The Disciple of Life feature states:

[...] Whenever you use a spell of 1st level or higher to restore hit points to a creature, the creature regains additional hit points equal to 2 + the spell’s level.

The Grim Harvest feature states:

[...] Once per turn when you kill one or more creatures with a spell of 1st level or higher, you regain hit points equal to twice the spell's level, or three times its level if the spell belongs to the School of Necromancy [...]

Disciple of Life applies when you use a spell to restore hit points to a creature and Grim Harvest applies when you kill a creature with a spell. The question then is whether the healing from Grim Harvest (technically a result of casting the spell) activates Disciple of Life; whether this counts as casting a spell "to restore hit points".


I would argue that no, it does not count.
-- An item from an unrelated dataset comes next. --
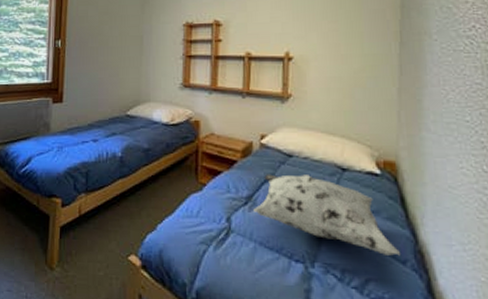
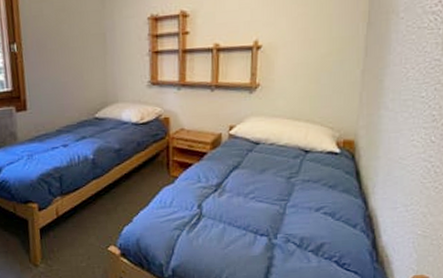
decorative pillow: present [253,174,400,256] -> none [223,159,352,222]

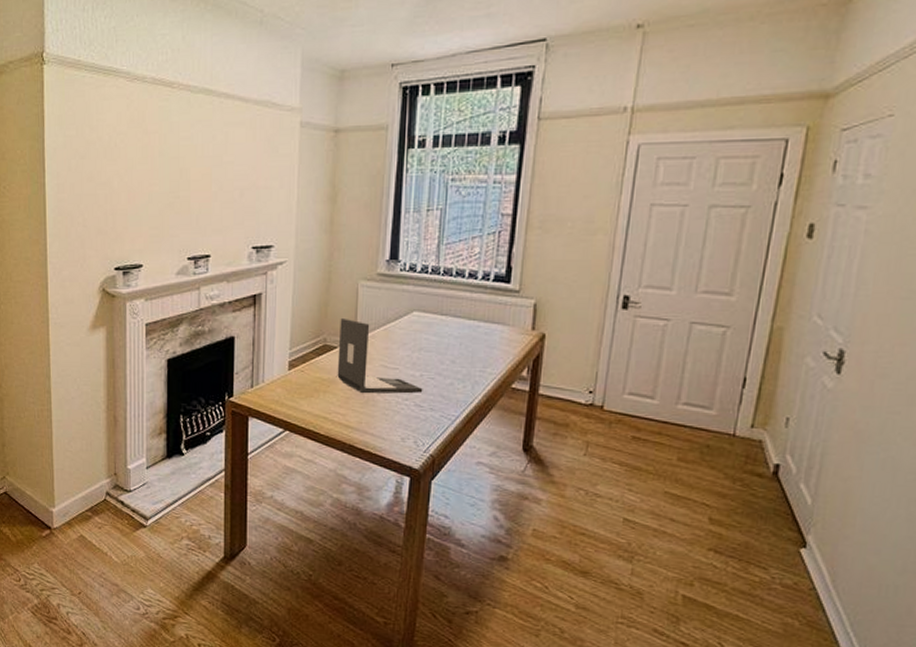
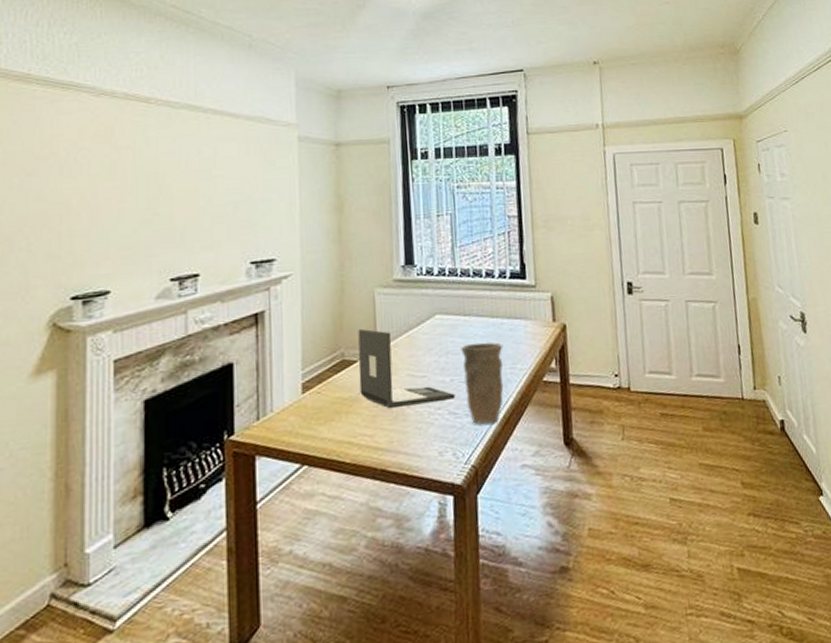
vase: none [433,342,476,421] -> present [461,342,504,424]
This is because Disciple of Life requires you to cast a spell to restore hit points; not that you cast a spell, and that it just happens to result in the restoring of hit points; the spell must specifically be cast with the intention of restoring hit points. This is only the case if the spell's description states that it restores hit points, if the caster knows when casting the spell that it will restore hit points.


If you had Disciple of Life work with Grim Harvest, it would also work when a spell pushes a creature into a healing aura/area

If you allowed Disciple of Life to trigger from Grim Harvest, where the spell is not directly causing the healing (it has to go through the Grim Harvest feature), you would also have to say that a spell that pushes a creature into a healing aura/area activates Disciple of Life. Here a spell is cast and it ultimately causes a creature to gain hit points by going through another feature (the healing aura/area), it would not be directly causing the healing.

I believe this is a more clear scenario that the answer should be (and is) that Disciple of Life does not trigger, and thus, it similarly does not trigger with Grim Harvest.